Scripture reveals the unexpected nature of reality, especially through the death and resurrection of Jesus Christ. What could fit less into our expectation that death is the end?

Old Paradigms

Jesus’ work was not so much about restoring ‘order’ in the traditional sense, and fitting people into neat legal or ethnic categories (as we humans like to do). Rather, Jesus shook up those categories. As Sirach says, “When a sieve is shaken, the refuse appears.” The very paradigm of death and resurrection, as witnessed by Jesus’ followers and preached by Christianity, establishes the pattern of ridding the chaff from the old religious paradigms.

As Elijah discovered that God was not just almighty but in a still small voice, Paul realised that the Jewish paradigm he had held sacred with the law and the sacrifice, the circumcision and the social order, had become idols and distractions from the true God. The Jews would have discovered this themselves when their temple was destroyed and they were exiled, causing them to reimagine who God was and how God could be accessed and worshipped.

John the Baptist called people to a metanoia kind of conversion, a full sweeping out of the old so God’s Spirit can enter and shake things up.

“I’m baptizing you here in the river, turning your old life in for a kingdom life. The real action comes next: The main character in this drama—compared to him I’m a mere stagehand—will ignite the kingdom life within you, a fire within you, the Holy Spirit within you, changing you from the inside out. He’s going to clean house—make a clean sweep of your lives. He’ll place everything true in its proper place before God; everything false he’ll put out with the trash to be burned.” (‭Matthew‬ ‭3‬:‭11-12‬ MSG)

The theologian James Alison writes, “to each purification of faith, there is a corresponding and simultaneous collapse of a whole series of elements which seemed to have been indispensable bulwarks of faith.” What once seemed sacred and divinely ordained are found to be idolatrous or humanly constructed. The resurrection ‘purifies’ our relationship with the divine and one another, ridding us of unhealthy religion and theology, leading us to deeper union with God and neighbour.

Even today when we look around and see participation in formal religion declining or the growing awareness of the spectrum of human reality, it may be a sign of a kind of ‘purification’ and collapse of the old order. It may simply be the continual process of faith being brought into being, and this process seldom fits into rigid boxes. “The cult of Yahweh,” Alison says, is about “not being scandalised by the collapse of the sacred.”

Toward Oneness

Theologian Ilia Delio points out that the word catholicity means “wholemaking” and is therefore not static. Religion, she believes, will always be present, in that religion is the natural longing for us to be “bound to an ultimate source.” If we are continually seeking our collective wholeness, then it is a journey, a dynamic one, where old orders fall away and new life emerges. As God says:

See, I am creating new heavens and a new earth; The former things shall not be remembered nor come to mind. Instead, shout for joy and be glad forever in what I am creating. (Isaiah 65:17-18a)

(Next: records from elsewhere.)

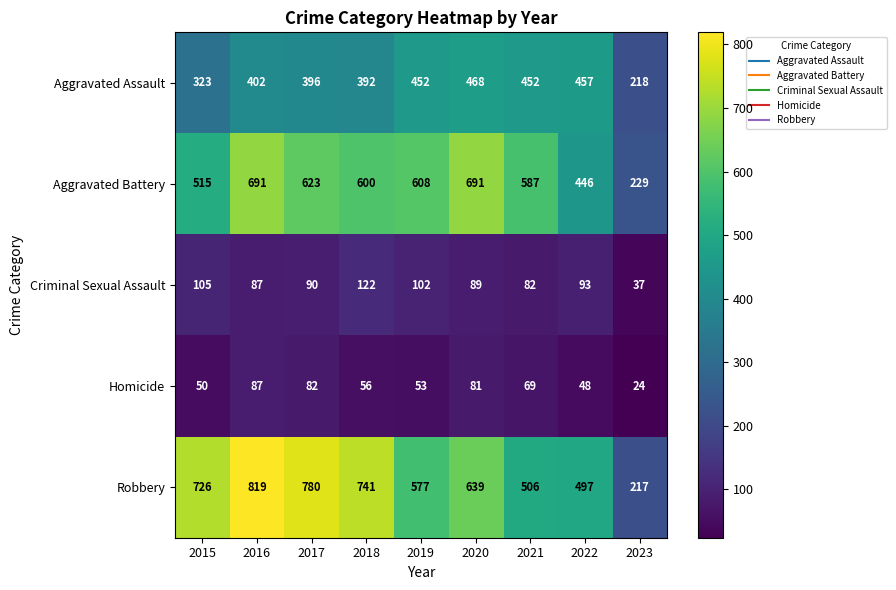

Which category has the highest value across all series?

2016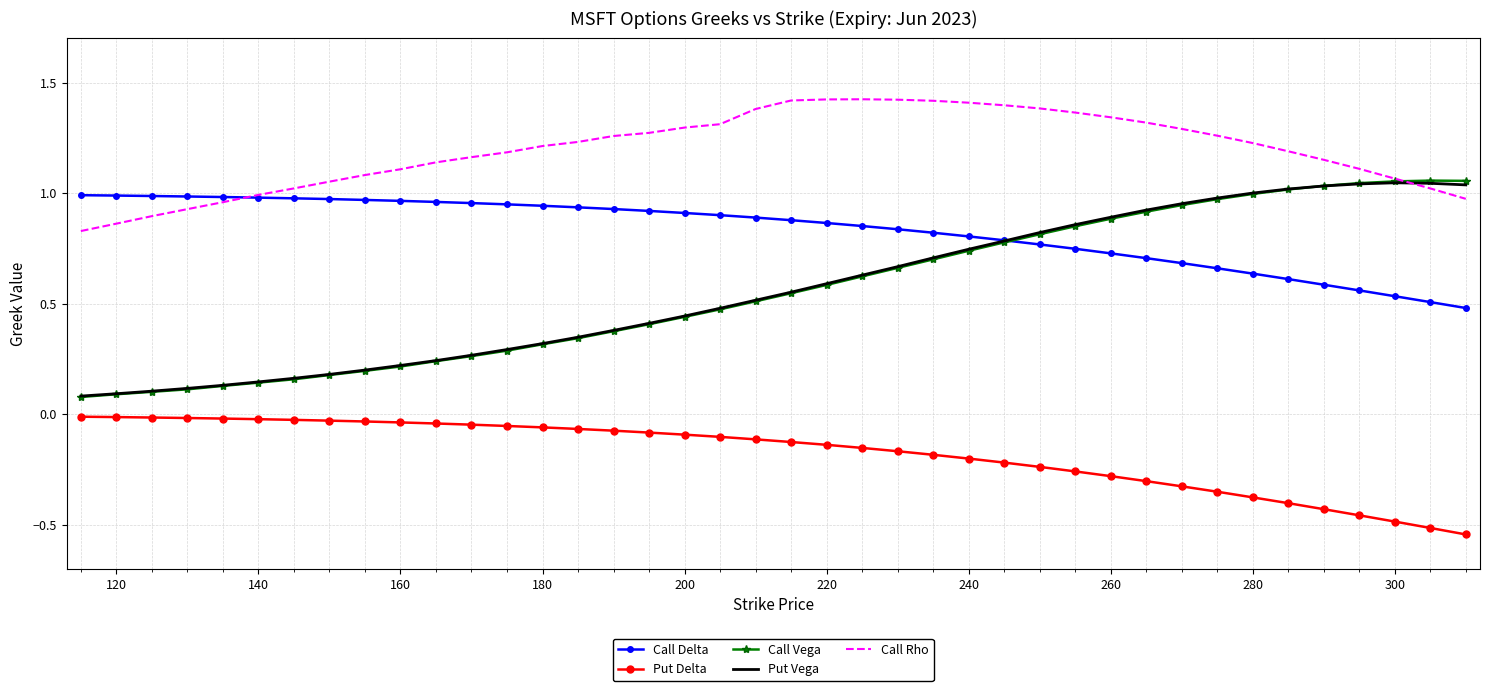

Which series has the largest total across all categories?

Call Rho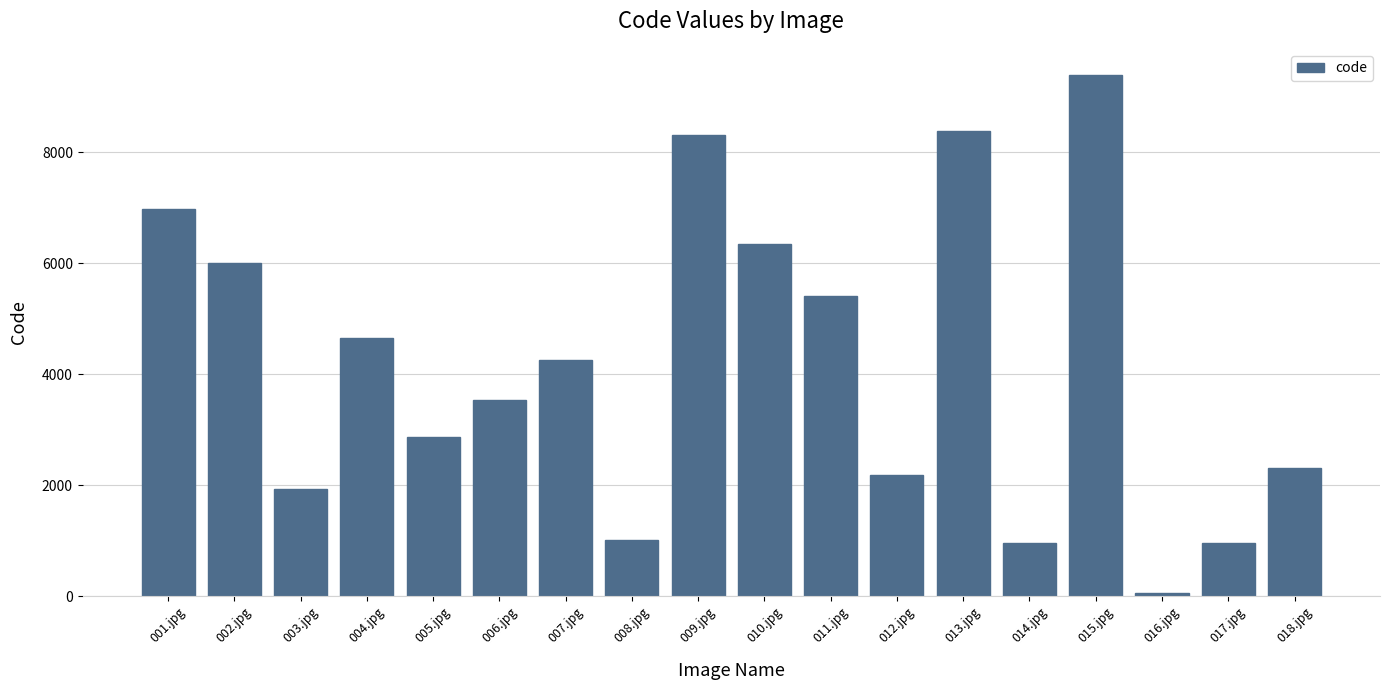

True or false: the data shows 3652 at 012.jpg.

False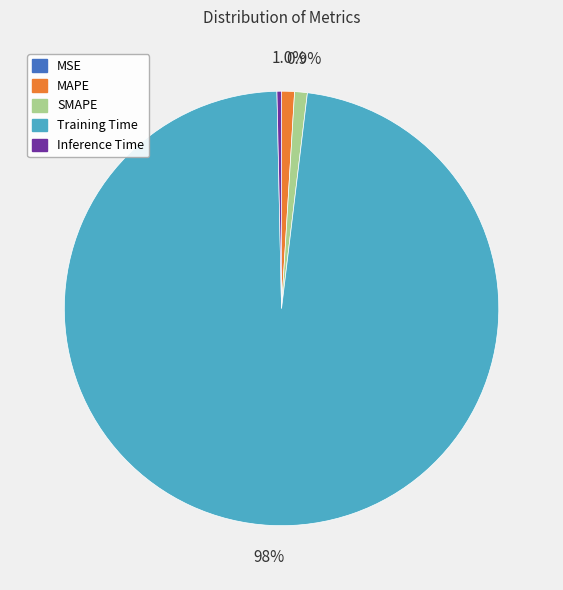

Which slice is the largest?

Training Time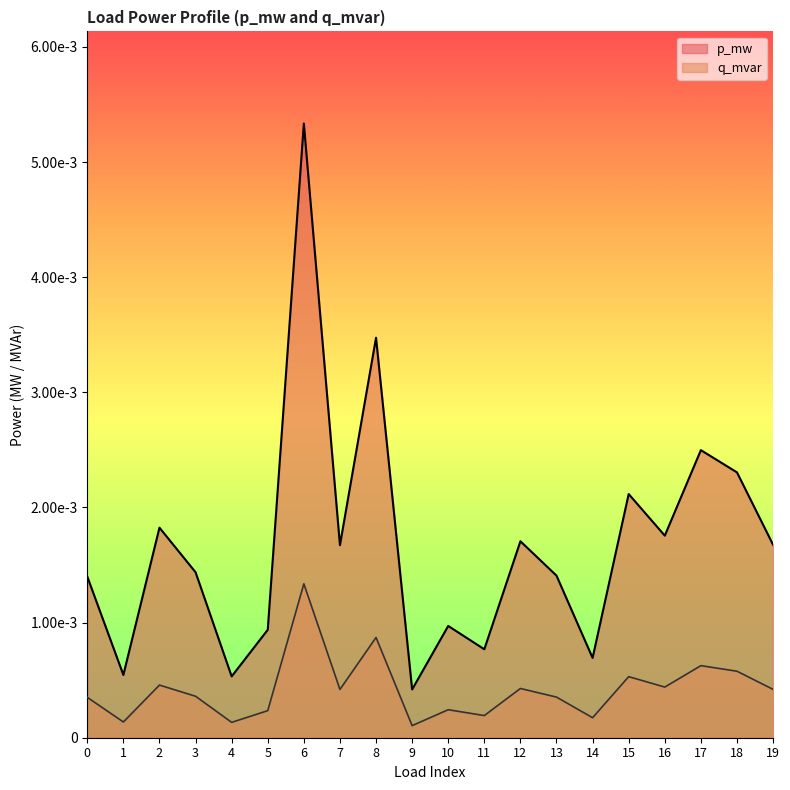

Which label corresponds to the smallest value in the chart?

9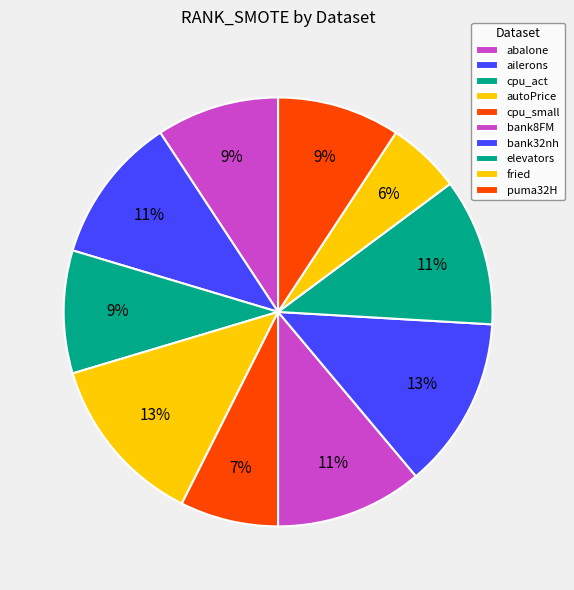

What percentage is the bank8FM slice, to the nearest percent?

11%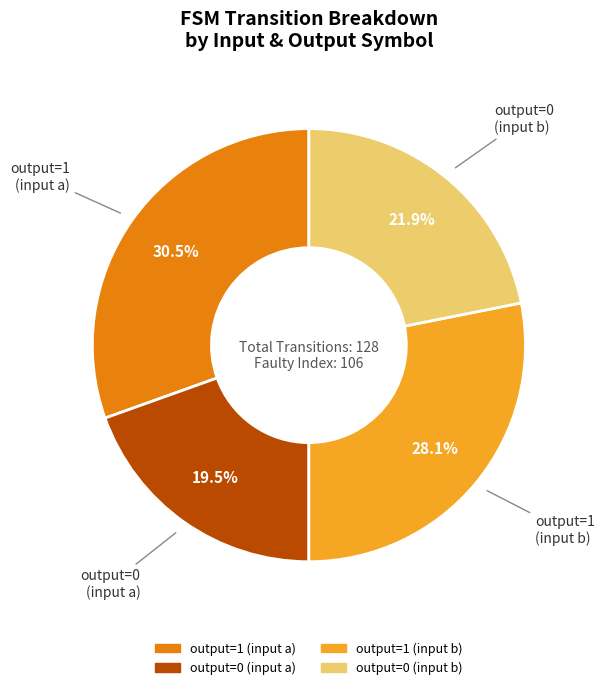

Is there any slice that represents more than half of the pie?

No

Can you see the trajectory of salvation? It is not so much individual, but of unity. Jesus was open to the diversity of humanity and sought, for his Father, not uniformity, but unity—oneness. The difference is embracing difference in our one divine family rather than dictating sameness.

Both the incarnation and the resurrection have shaken us in our boots, but they haven’t shaken us enough. God becoming matter and saying that matter matters, turned old paradigms on their head. And so did the resurrection, which also said that matter is not separable from soul and spirit. But creation continues to unfold. God continues to surprise us in how the divine can be manifested and we are living more and more into the idea of finding God in all things—and in ways we’ve never imagined. But we need not feel threatened by the uncertainty and the mystery. Assuming creation is static and revelation is complete sells God short. True freedom in God is trusting that in God, all will be well – and things may not look the way I necessarily imagine it.